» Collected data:

-=-=-

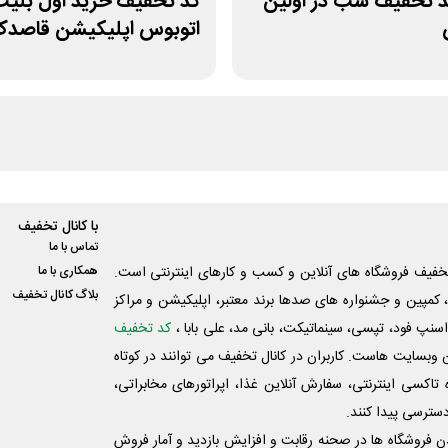
صد تخفیف شب در اولین
کد تخفیف خرید اول بلی
اتوبوس اپلیکیشن قاصدک 4
با کانال تخفیف
تماس با ما
فیف فروشگاه های آنلاین و کسب و‌ کارهای اینترنتی است.
همکاری با ما
بلاگ کانال تخفیف
کمپین و جشنواره های صدها برند معتبر، اپلیکیشن و مراکز
اسنپ فود، تپسی، سینماتیکت، بانی مد، علی‌ بابا ،
کد تخفیف
 وبسایت ‌هاست. کاربران در کانال تخفیف می توانند در کوتاه
اکسی اینترنتی، سفارش آنلاین غذا، اپراتورهای مخابراتی،
دسترسی پیدا کنند.
شدن فروشگاه ها در صحنه رقابت و افزایش بازدید و آمار فروش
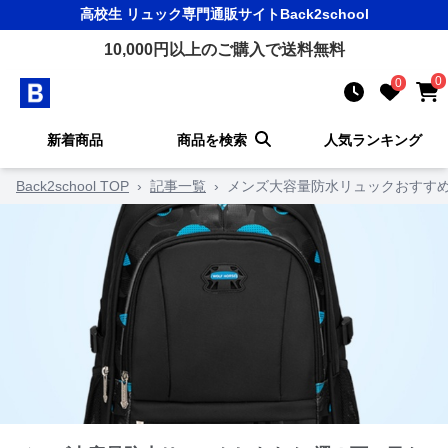
高校生 リュック
専門通販サイト
Back2school
10,000
円以上のご購入で送料無料
0
0
新着商品
商品を検索
人気ランキング
Back2school TOP
›
記事一覧
›
メンズ大容量防水リュックおすす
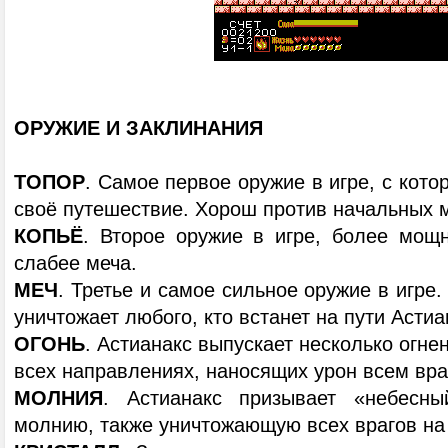
ОРУЖИЕ И ЗАКЛИНАНИЯ
ТОПОР
. Самое первое оружие в игре, с кот
своё путешествие. Хорош против начальных 
КОПЬЁ
. Второе оружие в игре, более мощн
слабее меча.
МЕЧ
. Третье и самое сильное оружие в игре
уничтожает любого, кто встанет на пути Астиа
ОГОНЬ
. Астианакс выпускает несколько огн
всех направлениях, наносящих урон всем вра
МОЛНИЯ
. Астианакс призывает «небесны
молнию, также уничтожающую всех врагов на 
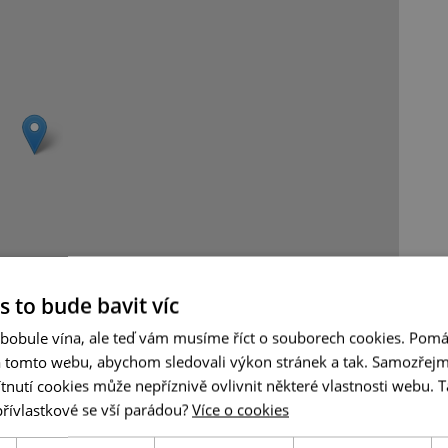
s to bude bavit víc
Leaflet
|
© Seznam.cz a.s. a další
 bobule vína, ale teď vám musíme říct o souborech cookies. Pomá
a tomto webu, abychom sledovali výkon stránek a tak. Samozřejm
utí cookies může nepříznivě ovlivnit některé vlastnosti webu. Ta
přívlastkové se vší parádou?
Více o cookies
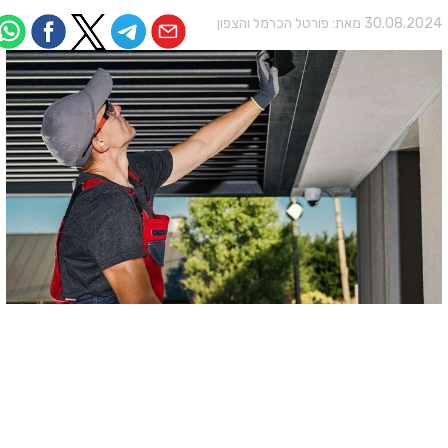
30.08.202 מאת:
פורטל הכרמל והצפון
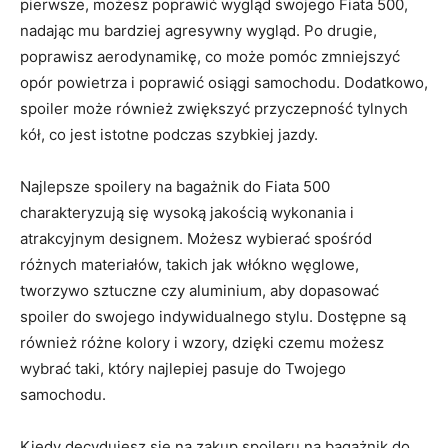
pierwsze, możesz poprawić wygląd swojego ‌Fiata 500,
nadając mu ⁢bardziej agresywny wygląd. Po drugie,
poprawisz​ aerodynamikę, ‍co może ‌pomóc ⁤zmniejszyć
opór powietrza i poprawić osiągi samochodu. Dodatkowo,
spoiler może również zwiększyć ⁤przyczepność tylnych
kół,⁢ co jest istotne‌ podczas szybkiej ‌jazdy.
Najlepsze spoilery na bagażnik do Fiata 500
charakteryzują się ‍wysoką jakością wykonania i
atrakcyjnym ‌designem. Możesz⁣ wybierać spośród
różnych materiałów, takich jak włókno węglowe,
tworzywo​ sztuczne czy ‌aluminium, aby dopasować
spoiler⁣ do swojego indywidualnego stylu. Dostępne są
również różne kolory⁣ i wzory, dzięki ​czemu możesz
wybrać taki, który najlepiej ‌pasuje​ do ⁢Twojego⁤
samochodu.
Kiedy⁢ decydujesz się na zakup ‍spoileru na bagażnik do‍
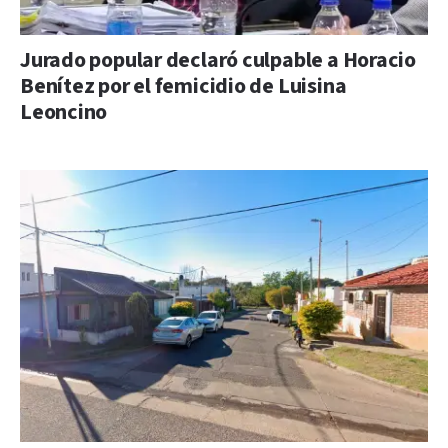
Jurado popular declaró culpable a Horacio
Benítez por el femicidio de Luisina
Leoncino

-=-=-

Each line from the line containing "сильное оружие в игре" through the final line of the data above must be retyped exactly; nothing else, and no pictures, may appear.

. Третье и самое сильное оружие в игре
уничтожает любого, кто встанет на пути Астиа
ОГОНЬ
. Астианакс выпускает несколько огн
всех направлениях, наносящих урон всем вра
МОЛНИЯ
. Астианакс призывает «небесны
молнию, также уничтожающую всех врагов на 
s to bude bavit víc
Leaflet
|
© Seznam.cz a.s. a další
 bobule vína, ale teď vám musíme říct o souborech cookies. Pomá
a tomto webu, abychom sledovali výkon stránek a tak. Samozřejm
utí cookies může nepříznivě ovlivnit některé vlastnosti webu. Ta
přívlastkové se vší parádou?
Více o cookies
30.08.202 מאת:
פורטל הכרמל והצפון
pierwsze, możesz poprawić wygląd swojego ‌Fiata 500,
nadając mu ⁢bardziej agresywny wygląd. Po drugie,
poprawisz​ aerodynamikę, ‍co może ‌pomóc ⁤zmniejszyć
opór powietrza i poprawić osiągi samochodu. Dodatkowo,
spoiler może również zwiększyć ⁤przyczepność tylnych
kół,⁢ co jest istotne‌ podczas szybkiej ‌jazdy.
Najlepsze spoilery na bagażnik do Fiata 500
charakteryzują się ‍wysoką jakością wykonania i
atrakcyjnym ‌designem. Możesz⁣ wybierać spośród
różnych materiałów, takich jak włókno węglowe,
tworzywo​ sztuczne czy ‌aluminium, aby dopasować
spoiler⁣ do swojego indywidualnego stylu. Dostępne są
również różne kolory⁣ i wzory, dzięki ​czemu możesz
wybrać taki, który najlepiej ‌pasuje​ do ⁢Twojego⁤
samochodu.
Kiedy⁢ decydujesz się na zakup ‍spoileru na bagażnik do‍
Jurado popular declaró culpable a Horacio
Benítez por el femicidio de Luisina
Leoncino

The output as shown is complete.